Verdade. A figura do pai distante, que não sabe nem trocar uma fralda, é cada vez mais um quadro do passado. Hoje, a maioria dos homens quer e se sente orgulhosa por participar da vida do bebê, desde os primeiros momentos. Ser o porto seguro da mãe – especialmente as de primeira viagem – é uma ótima maneira de começar.

“No período pós-parto, o pai é muito importante para a mãe, representando uma fonte de segurança e tranquilidade nesse momento de ansiedade e incertezas, principalmente quando se trata do primeiro filho”, comenta Flavia Ianzini Carnielli, psicóloga da Pro Matre Paulista. Por isso, segundo ela, o pai não deve ter vergonha de assumir, nesse momento, tarefas que eventualmente sejam desempenhadas pela mulher, como cuidar da casa e das compras da família. “Livrar a mãe das tarefas domésticas nesse período é uma grande contribuição, pois além de proporcionar a ela o foco exclusivo no bebê, desta forma o homem também vai se sentir menos excluído dessa relação que se torna tão intensa.”

Não é incomum que, após a chegada do bebê, alguns homens desenvolvam sintomas parecidos com os da depressão pós-parto. Com todas as atenções da mulher voltadas para a criança, sentimentos de rejeição e ciúme podem desestabilizar esse pai que, afinal, também está estreando em nova função. “Cabe à mulher não excluir o companheiro nas decisões e tarefas relacionadas ao bebê”, acrescenta Flávia, lembrando que, muitas vezes, a gestante praticamente substitui a companhia do marido pela da mãe nessa fase.

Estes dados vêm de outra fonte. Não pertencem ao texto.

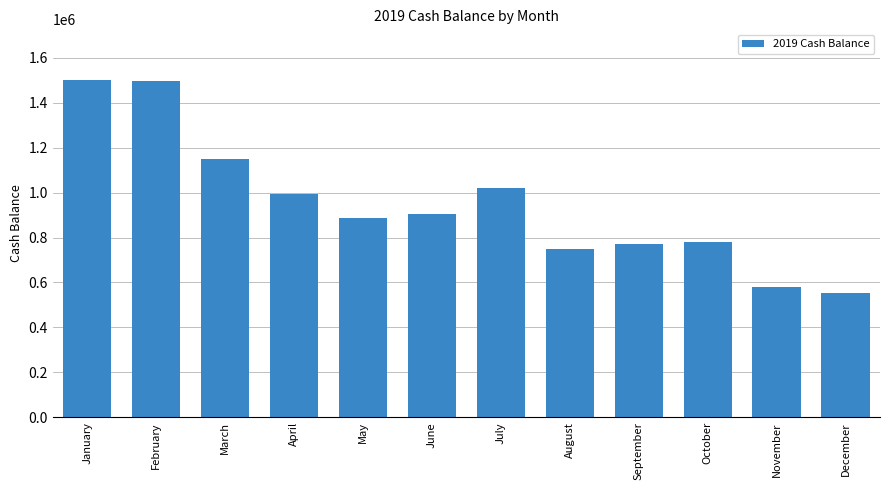

The chart shows a value of 1279390.6 at May. True or false?

False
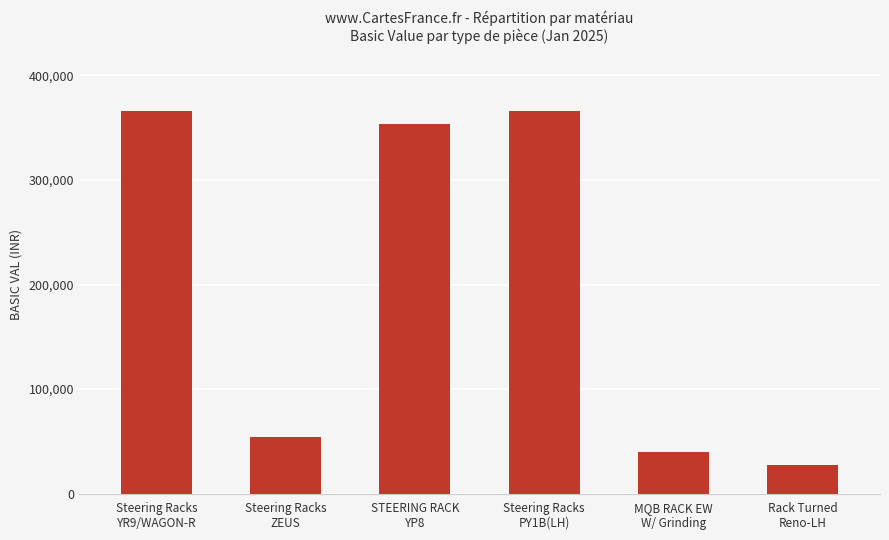

What is the sum of the values at Steering Racks
PY1B(LH) and Steering Racks
ZEUS?

420300.0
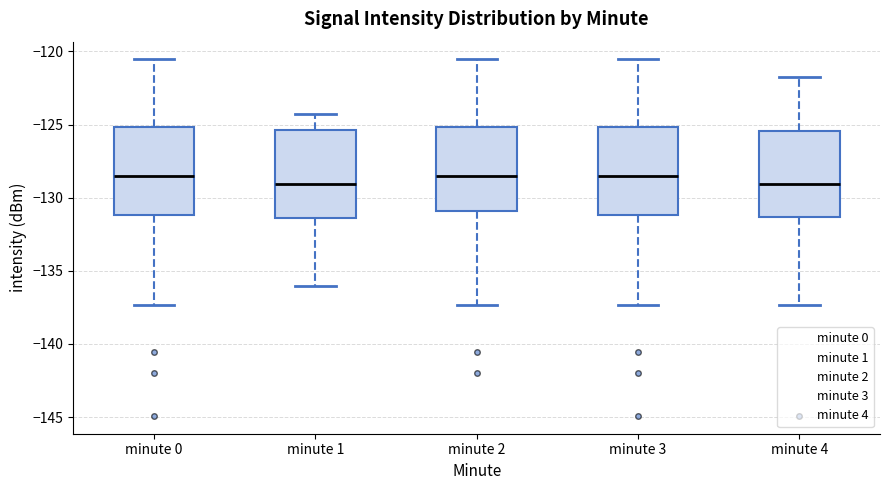

Where does the upper whisker of the box for minute 3 end on the y-axis? The values are not printed on the chart, so give them approximately, as read against the axis.

-120.5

É preciso aumentar a vigilância sobre bebês a partir do quarto mês: mito ou verdade?

Quando começa a engatinhar, o bebê naturalmente se expõe a mais riscos de queda

Verdade. A partir do quarto ou quinto mês, a criança já é capaz de se virar sozinha. A segurança de deixá-la sobre o trocador ou a cama do casal para vesti-la, trocar sua fralda ou enxugá-la depois do banho deve ceder lugar à total vigilância.

Caso venha a cair, o indicado é colocar gelo imediatamente na parte do corpo que bateu no chão. “É muito comum que as quedas aconteçam perto da hora de dormir, quando a criança já está cansada e menos atenta. A ideia de que a criança não pode dormir depois de um tombo não se justifica”, explica Dr. Francisco Brás, neonatologista da Pro Matre Paulista. No entanto, há sinais de alerta associados a quedas que devem ser observados: a criança fica pálida, prostrada, com sonolência exagerada. Neste caso, procure o pronto-socorro rapidamente.

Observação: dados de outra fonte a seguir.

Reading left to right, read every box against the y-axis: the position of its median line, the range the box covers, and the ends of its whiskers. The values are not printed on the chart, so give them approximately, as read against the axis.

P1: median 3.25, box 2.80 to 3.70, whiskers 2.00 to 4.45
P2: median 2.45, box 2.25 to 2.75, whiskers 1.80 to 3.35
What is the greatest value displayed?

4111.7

Batidas na parte da frente da cabeça, especialmente na testa, tendem a formar hematomas que “descem” para os olhos no dia seguinte. Portanto, se a criança acordar o olho roxo, não se assuste.

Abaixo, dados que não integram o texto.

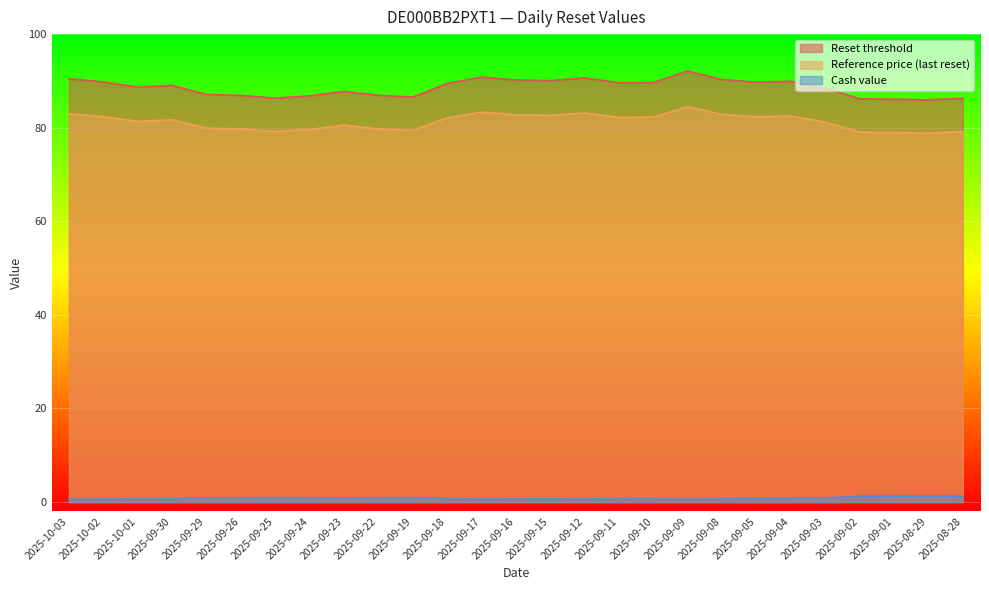

Which series has the largest range (max minus min)?

Reset threshold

Ao começar a engatinhar, a criança expõe-se ainda mais aos riscos de quedas. Logo começa a se apoiar em objetos, escalar móveis e, finalmente, a ensaiar a posição em pé. “Este é mais um sinal da evolução do bebê, que tende a imitar a posição dos adultos”, acrescenta o neonatologista. A família não deve cercear esta tendência, mas precisa se manter alerta para situações potenciais de risco. Cuidado com quinas de móveis, toalhas de mesa (são uma tentação para serem puxadas), cabos de panela, ferros de passar.